The good news is that the calculation error did not affect any of the other measures, and positional probability is not typically used independently of other measures.
Seems like this might be a good time to talk about positional probability a little more. Positional probability is a measure that is often used to help control or manipulate sublexical processing, along with biphoneme probability. The measure is calculated by counting the number of times that a phoneme occurs in a specific position, then dividing by the counts of all phonemes in that position. So in the word "cat", P(K,1), P(AE,2), and P(T,3) are the positional probabilities that must be determined. Once those are known, they are averaged to give a relative estimate of the typicality of a word's sounds in their respective positions.
In the example of "cat", P(K,1) = 0.094, P(AE,2) = 0.066, and P(T,3) = 0.062; so the average positional probability for the phonemes of "K.AE.T" is equal to 0.0739. Compare that to "hat", which has an average of 0.0551, and you can see that fewer words begin with H than K (since the other phonemes are identical and in the same positions).
Another interesting note is how the positional probabilities vary over phoneme positions. In the figures below, I am illustrating vowels versus consonants - and you can see that English words have a huge tendency to form CVC-patterns at the onset of words. Looking at the red arrow, you can see the V-shaped consonant probabilities in positions 1-3 and the mountain-shaped vowel probabilities distribution.
Positional probability also tends to become highly variable in later positions, something I noted in the last blog entry. You can see this pattern clearly in the consonants figure, as consonants in the later positions spike - on average. English words contain a lot of word-final consonants, which explains why the blue vowel line is gradually decreasing and the yellow cons line rises until the final spike.
Finally, the last bit of news: Version 2 of IPhOD is coming soon.

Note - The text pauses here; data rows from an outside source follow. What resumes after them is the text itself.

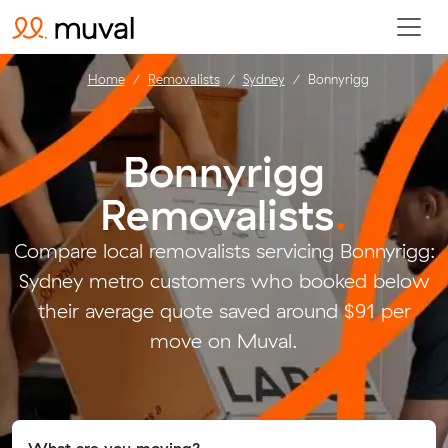
Home
Removalists
Sydney
Bonnyrigg
Bonnyrigg
Removalists
.
Compare local removalists servicing Bonnyrigg:
Sydney metro customers who booked below
their average quote saved around $91 per
move on Muval.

This will represent a major overhaul of the database, including a new word frequency measure to take the place of Kucera-Francis written word frequency. It will be fascinating to see how the phonotactic and density measures change, or how much of a difference there will be when KF is no longer the basis for our estimates. Importantly, we expect the new measures to be more powerful predictors of behavior and brain activity. Shouldn't be too long now!